Instructions to follow ->
Quote each line exactly, from the line that contains "Read the map" down to the last line of the listing, and no other lines.

Records for this task ->

__________________________________________________

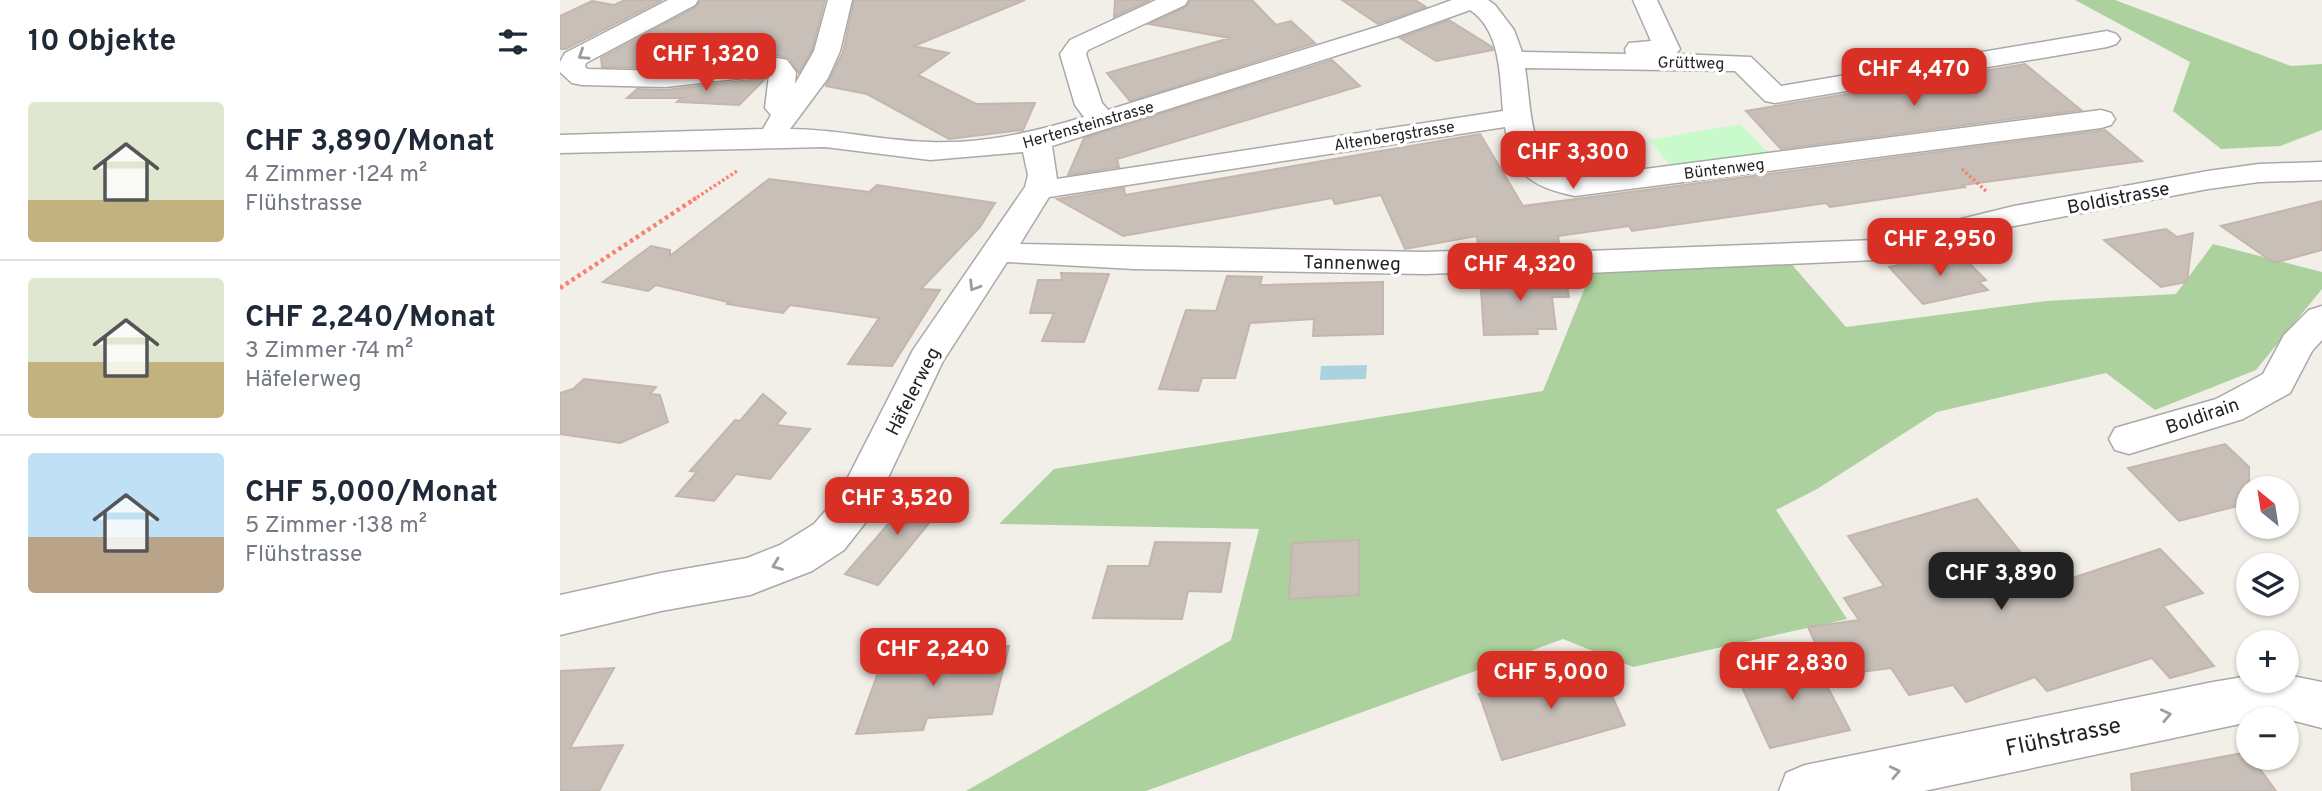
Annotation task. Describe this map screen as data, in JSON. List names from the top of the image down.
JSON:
{
  "streets": {
    "street": [
      "Grüttweg",
      "Hertensteinstrasse",
      "Altenbergstrasse",
      "Büntenweg",
      "Boldistrasse",
      "Tannenweg",
      "Häfelerweg",
      "Boldirain",
      "Flühstrasse"
    ]
  },
  "crossings": [
    ["Grüttweg", "Büntenweg"],
    ["Hertensteinstrasse", "Büntenweg"],
    ["Altenbergstrasse", "Büntenweg"],
    ["Altenbergstrasse", "Häfelerweg"],
    ["Boldistrasse", "Tannenweg"],
    ["Tannenweg", "Häfelerweg"]
  ],
  "one_way": ["Häfelerweg", "Flühstrasse"],
  "north": "top left",
  "page": {
    "heading": "10 Objekte",
    "price": [
      "CHF 1,320",
      "CHF 4,470",
      "CHF 3,300",
      "CHF 2,950",
      "CHF 4,320",
      "CHF 3,520",
      "CHF 3,890",
      "CHF 2,240",
      "CHF 2,830",
      "CHF 5,000"
    ],
    "list": [
      {
        "name": "CHF 3,890/Monat",
        "note": "4 Zimmer · 124 m² · Flühstrasse"
      },
      {
        "name": "CHF 2,240/Monat",
        "note": "3 Zimmer · 74 m² · Häfelerweg"
      },
      {
        "name": "CHF 5,000/Monat",
        "note": "5 Zimmer · 138 m² · Flühstrasse"
      }
    ],
    "map_buttons": ["+", "−"]
  }
}
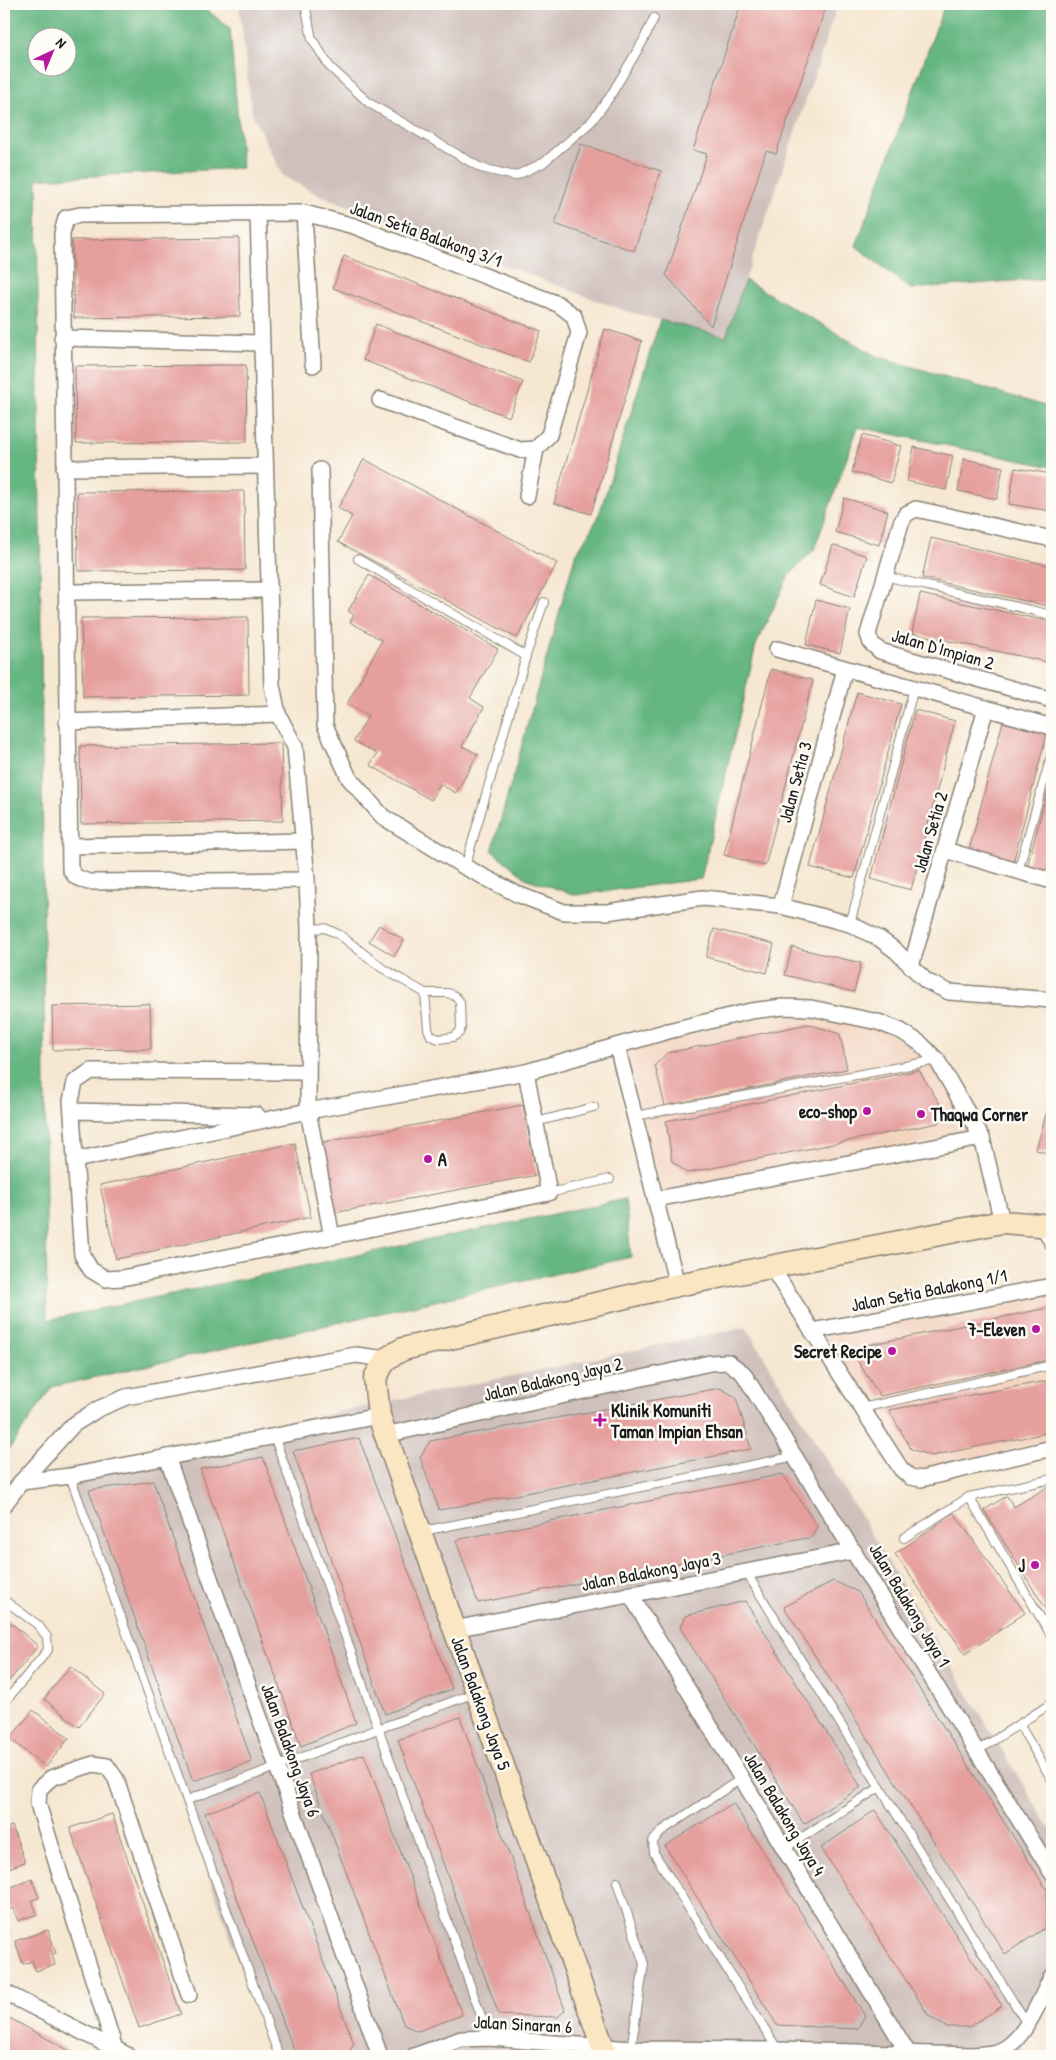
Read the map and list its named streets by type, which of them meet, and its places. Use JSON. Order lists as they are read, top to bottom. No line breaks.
{"streets":{"street":["Jalan Setia Balakong 3/1","Jalan D'Impian 2","Jalan Setia 3","Jalan Setia 2","Jalan Setia Balakong 1/1","Jalan Balakong Jaya 2","Jalan Balakong Jaya 3","Jalan Balakong Jaya 1","Jalan Balakong Jaya 5","Jalan Balakong Jaya 6","Jalan Balakong Jaya 4","Jalan Sinaran 6"]},"crossings":[["Jalan Balakong Jaya 2","Jalan Balakong Jaya 1"],["Jalan Balakong Jaya 2","Jalan Balakong Jaya 5"],["Jalan Balakong Jaya 2","Jalan Balakong Jaya 6"],["Jalan Balakong Jaya 3","Jalan Balakong Jaya 1"],["Jalan Balakong Jaya 3","Jalan Balakong Jaya 5"],["Jalan Balakong Jaya 3","Jalan Balakong Jaya 4"],["Jalan Balakong Jaya 5","Jalan Sinaran 6"],["Jalan Balakong Jaya 4","Jalan Sinaran 6"]],"places":{"other":["eco-shop","Thaqwa Corner","A","7-Eleven","Secret Recipe","J"],"health":["Klinik Komuniti Taman Impian Ehsan"]},"north":"top right"}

__________________________________________________

Exercise response ->
Read the map and list its named streets by type, which of them meet, and its places. Use JSON. Order lists as they are read, top to bottom. No line breaks.
{"streets":{"street":["Jalan Setia Balakong 3/1","Jalan D'Impian 2","Jalan Setia 3","Jalan Setia 2","Jalan Setia Balakong 1/1","Jalan Balakong Jaya 2","Jalan Balakong Jaya 3","Jalan Balakong Jaya 1","Jalan Balakong Jaya 5","Jalan Balakong Jaya 6","Jalan Balakong Jaya 4","Jalan Sinaran 6"]},"crossings":[["Jalan Balakong Jaya 2","Jalan Balakong Jaya 1"],["Jalan Balakong Jaya 2","Jalan Balakong Jaya 5"],["Jalan Balakong Jaya 2","Jalan Balakong Jaya 6"],["Jalan Balakong Jaya 3","Jalan Balakong Jaya 1"],["Jalan Balakong Jaya 3","Jalan Balakong Jaya 5"],["Jalan Balakong Jaya 3","Jalan Balakong Jaya 4"],["Jalan Balakong Jaya 5","Jalan Sinaran 6"],["Jalan Balakong Jaya 4","Jalan Sinaran 6"]],"places":{"other":["eco-shop","Thaqwa Corner","A","7-Eleven","Secret Recipe","J"],"health":["Klinik Komuniti Taman Impian Ehsan"]},"north":"top right"}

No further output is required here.